CHICAGO -- Not many shareholders showed up for Kemper Corp.'s annual meeting last week, but several who did grilled officials about the company's failed attempts to sell itself during 1994.

Chairman of the board David Mathis tried to focus attention ahead to 1995, when he said the company would continue efforts to sell itself -- as a whole or in parts -- with the help of advisers from Goldman, Sachs & Co. But shareholders who made the trip to Chicago on the eve of Christmas Eve were not assuaged.

Kemper originally scheduled the meeting for the spring, but postponed it repeatedly during a hectic 10-month period after the company was forced to put itself up for sale. General Electric Capital Corp. put the reluctant company into play last March, with a $55 cash per share offer.

GE raised its offer to $60 in the face of Kemper opposition, but dropped out of the bidding in June, when Carmel, Ind.-based Conseco Inc. said it would buy the securities and insurance company for a highly leveraged $67 per share. The Conseco offer collapsed in November after interest rates rose and the value of money management companies dropped accordingly.

Mathis defended Kemper's strategy at the annual meeting last Friday. He said General Electric's $60 per share offer was contingent on a due diligence review that was never completed.

"And within hours of Conseco's announcement of its $67 per share offer, GECC withdrew completely. Therefore at the time our board approved the Conseco merger, it was the only deal on the table," Mathis said.

He went on to assure shareholders the board is trying to recoup its losses. "The 'For Sale' sign is up and an active process of soliciting buyers for the company -- as well as its parts -- is underway," he said.

Mathis' reassuring words did little to soothe some holders of Kemper stock.

"As far as I'm concerned you had a cash bid ... and you went to bat with a dwarf against a giant," said shareholder Hans Mueller of Milwaukee. "I don't consider that great management."

Mueller also grilled Mathis about "obscene compensation plans and golden umbrellas [the board] voted itself after General Electric made its first offer."

Mathis defended the board, saying directors devised the compensation plans to retain top executives who might defect from the company while it is on the block.

He also stood firm against an assault from Jordan Eskin, president of the group Democracy for Shareholders. Eskin noted that the company has suffered "a loss of some 40% of market value" in the past 10 months. And he pressed Kemper executives to acknowledge that they spent "approximately $10 million" on the two failed deals, not counting time the executives spent on the process.

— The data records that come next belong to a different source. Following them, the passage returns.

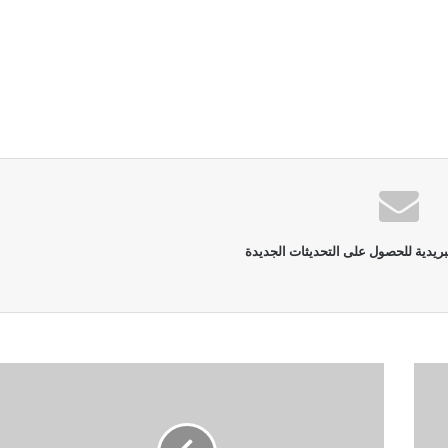
بريدية للحصول على التحديثات الجديدة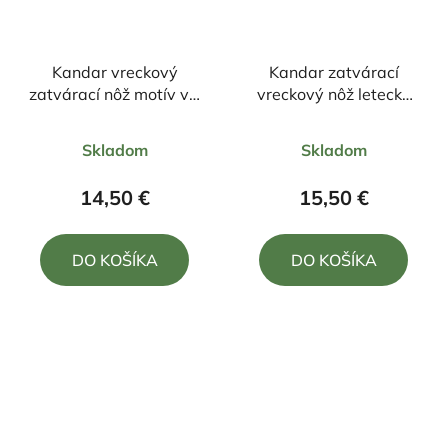
Kandar vreckový
Kandar zatvárací
zatvárací nôž motív vlk
vreckový nôž letecký
+klip 21cm/8,5cm
znak +klip 22cm/9,5cm
Priemerné
Priemerné
Skladom
Skladom
hodnotenie
hodnotenie
produktu
produktu
14,50 €
15,50 €
je
je
4,8
5,0
DO KOŠÍKA
DO KOŠÍKA
z
z
5
5
hviezdičiek.
hviezdičiek.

Eskin complained that a "unique financial plan" submitted to the board by the Penfield Group, with which he is affiliated, was ignored. He claimed the plan could lift Kemper stock prices to $75 a share, but he refused to explain how it would do so.

Mathis responded that the Kemper board already had an agreement with investment bankers to work on a financial plan and had "no interest" in pursuing a relationship with the Penfield Group.

Eskin also said the board compounded its offenses by scheduling the meeting on a day most shareholders were busy with holiday plans.

"What was the purpose of scheduling this meeting in the shadow of Christmas?" he asked. "Were you hoping as few shareholders as possible would show up to complain?"